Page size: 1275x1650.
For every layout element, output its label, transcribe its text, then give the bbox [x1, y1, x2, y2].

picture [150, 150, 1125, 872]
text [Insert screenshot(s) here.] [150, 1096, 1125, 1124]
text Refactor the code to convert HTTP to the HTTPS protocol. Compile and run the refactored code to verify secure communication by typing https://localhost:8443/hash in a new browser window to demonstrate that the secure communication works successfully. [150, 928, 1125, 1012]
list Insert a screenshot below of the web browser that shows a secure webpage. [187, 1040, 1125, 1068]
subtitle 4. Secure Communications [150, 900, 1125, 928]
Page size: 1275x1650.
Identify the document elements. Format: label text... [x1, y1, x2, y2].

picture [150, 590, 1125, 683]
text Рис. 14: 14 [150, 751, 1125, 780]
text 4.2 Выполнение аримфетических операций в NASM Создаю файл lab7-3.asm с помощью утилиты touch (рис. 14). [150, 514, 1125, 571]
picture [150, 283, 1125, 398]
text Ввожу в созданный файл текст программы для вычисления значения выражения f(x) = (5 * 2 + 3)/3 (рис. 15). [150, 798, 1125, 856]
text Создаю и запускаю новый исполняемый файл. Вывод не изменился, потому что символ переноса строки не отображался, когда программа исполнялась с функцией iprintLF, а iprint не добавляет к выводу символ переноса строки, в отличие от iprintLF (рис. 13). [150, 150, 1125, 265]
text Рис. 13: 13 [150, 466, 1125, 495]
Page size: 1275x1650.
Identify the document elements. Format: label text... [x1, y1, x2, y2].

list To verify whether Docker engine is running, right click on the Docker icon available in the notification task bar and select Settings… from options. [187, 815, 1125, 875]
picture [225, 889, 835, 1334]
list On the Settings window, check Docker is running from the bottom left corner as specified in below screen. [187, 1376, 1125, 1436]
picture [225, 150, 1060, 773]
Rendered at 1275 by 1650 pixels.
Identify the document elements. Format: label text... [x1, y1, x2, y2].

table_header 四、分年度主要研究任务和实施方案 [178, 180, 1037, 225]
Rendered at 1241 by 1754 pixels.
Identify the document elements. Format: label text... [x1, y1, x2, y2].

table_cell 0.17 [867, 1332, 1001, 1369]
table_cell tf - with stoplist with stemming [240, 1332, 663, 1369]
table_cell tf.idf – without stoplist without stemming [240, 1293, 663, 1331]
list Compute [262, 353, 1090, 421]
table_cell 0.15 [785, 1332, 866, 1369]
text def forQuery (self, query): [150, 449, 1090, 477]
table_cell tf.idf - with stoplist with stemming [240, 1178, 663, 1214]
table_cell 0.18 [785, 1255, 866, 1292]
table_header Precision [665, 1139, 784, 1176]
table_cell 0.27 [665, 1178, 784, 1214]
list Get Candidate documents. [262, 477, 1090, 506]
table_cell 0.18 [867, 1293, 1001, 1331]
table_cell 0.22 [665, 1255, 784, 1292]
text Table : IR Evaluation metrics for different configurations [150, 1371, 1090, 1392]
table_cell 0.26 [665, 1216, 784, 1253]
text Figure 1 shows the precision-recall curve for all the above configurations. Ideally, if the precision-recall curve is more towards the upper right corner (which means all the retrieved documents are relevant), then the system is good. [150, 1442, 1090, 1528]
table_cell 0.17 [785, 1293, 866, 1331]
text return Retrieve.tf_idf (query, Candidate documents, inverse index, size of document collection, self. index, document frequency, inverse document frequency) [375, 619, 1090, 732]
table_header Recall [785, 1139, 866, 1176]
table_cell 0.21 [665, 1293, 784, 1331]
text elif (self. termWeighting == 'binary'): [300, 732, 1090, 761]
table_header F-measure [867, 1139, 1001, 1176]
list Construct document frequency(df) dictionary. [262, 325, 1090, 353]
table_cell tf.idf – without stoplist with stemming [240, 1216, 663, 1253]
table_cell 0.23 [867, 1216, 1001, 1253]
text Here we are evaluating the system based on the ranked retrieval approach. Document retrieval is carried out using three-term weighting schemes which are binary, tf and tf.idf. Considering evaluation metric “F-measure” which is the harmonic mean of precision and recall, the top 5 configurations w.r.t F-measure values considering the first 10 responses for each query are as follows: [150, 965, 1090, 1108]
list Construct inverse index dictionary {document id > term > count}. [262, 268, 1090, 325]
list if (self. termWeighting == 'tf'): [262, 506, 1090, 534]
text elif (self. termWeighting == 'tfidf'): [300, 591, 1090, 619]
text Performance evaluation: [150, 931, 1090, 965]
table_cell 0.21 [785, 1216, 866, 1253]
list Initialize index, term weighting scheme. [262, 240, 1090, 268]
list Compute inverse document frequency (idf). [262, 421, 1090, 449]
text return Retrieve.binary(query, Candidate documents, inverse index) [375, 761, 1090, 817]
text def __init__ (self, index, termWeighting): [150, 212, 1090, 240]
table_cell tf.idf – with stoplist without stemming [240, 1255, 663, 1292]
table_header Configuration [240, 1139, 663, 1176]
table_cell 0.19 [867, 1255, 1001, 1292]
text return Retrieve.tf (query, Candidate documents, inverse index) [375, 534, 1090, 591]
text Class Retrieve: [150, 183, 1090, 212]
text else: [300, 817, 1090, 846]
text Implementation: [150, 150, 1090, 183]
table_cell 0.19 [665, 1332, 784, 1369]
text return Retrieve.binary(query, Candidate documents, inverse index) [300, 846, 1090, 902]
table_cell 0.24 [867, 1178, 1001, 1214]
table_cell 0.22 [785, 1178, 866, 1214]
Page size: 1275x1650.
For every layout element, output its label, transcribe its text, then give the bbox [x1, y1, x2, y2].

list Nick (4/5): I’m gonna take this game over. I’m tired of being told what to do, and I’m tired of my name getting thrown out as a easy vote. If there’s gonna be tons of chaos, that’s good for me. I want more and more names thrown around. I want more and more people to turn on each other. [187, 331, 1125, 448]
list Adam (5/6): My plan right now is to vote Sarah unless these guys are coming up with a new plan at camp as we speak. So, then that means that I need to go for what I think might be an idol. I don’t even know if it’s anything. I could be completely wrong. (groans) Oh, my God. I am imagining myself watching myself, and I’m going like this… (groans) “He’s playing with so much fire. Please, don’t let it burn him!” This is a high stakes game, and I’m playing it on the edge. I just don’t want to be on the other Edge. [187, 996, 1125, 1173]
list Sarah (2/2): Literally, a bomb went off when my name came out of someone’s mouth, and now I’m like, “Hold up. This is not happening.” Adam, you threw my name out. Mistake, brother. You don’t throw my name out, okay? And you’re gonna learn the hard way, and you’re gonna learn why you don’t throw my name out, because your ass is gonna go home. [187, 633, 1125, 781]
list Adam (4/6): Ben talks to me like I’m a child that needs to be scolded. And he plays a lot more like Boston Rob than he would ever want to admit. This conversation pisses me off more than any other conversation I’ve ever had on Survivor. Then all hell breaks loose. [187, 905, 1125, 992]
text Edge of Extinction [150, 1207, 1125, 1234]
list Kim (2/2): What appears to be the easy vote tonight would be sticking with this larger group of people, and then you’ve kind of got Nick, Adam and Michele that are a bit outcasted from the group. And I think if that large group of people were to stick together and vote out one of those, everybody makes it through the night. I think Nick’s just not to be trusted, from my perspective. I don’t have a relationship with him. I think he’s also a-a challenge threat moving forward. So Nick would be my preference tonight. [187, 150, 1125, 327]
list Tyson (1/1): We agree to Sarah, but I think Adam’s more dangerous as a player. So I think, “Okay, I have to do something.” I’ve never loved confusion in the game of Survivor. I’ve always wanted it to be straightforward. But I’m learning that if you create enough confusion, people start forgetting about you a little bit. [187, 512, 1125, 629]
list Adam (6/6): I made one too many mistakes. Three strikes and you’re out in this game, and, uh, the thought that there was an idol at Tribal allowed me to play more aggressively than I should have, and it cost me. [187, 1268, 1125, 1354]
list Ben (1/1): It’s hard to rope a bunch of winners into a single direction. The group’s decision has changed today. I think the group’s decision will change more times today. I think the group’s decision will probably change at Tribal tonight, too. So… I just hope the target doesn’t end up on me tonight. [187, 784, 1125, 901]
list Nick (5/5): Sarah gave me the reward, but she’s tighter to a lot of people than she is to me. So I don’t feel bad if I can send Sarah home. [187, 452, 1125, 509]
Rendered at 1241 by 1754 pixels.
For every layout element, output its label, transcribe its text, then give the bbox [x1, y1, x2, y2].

··········

Each line of the material above that holds "stoplist" counts once; give the total and nothing else.

§ Solution for this task
5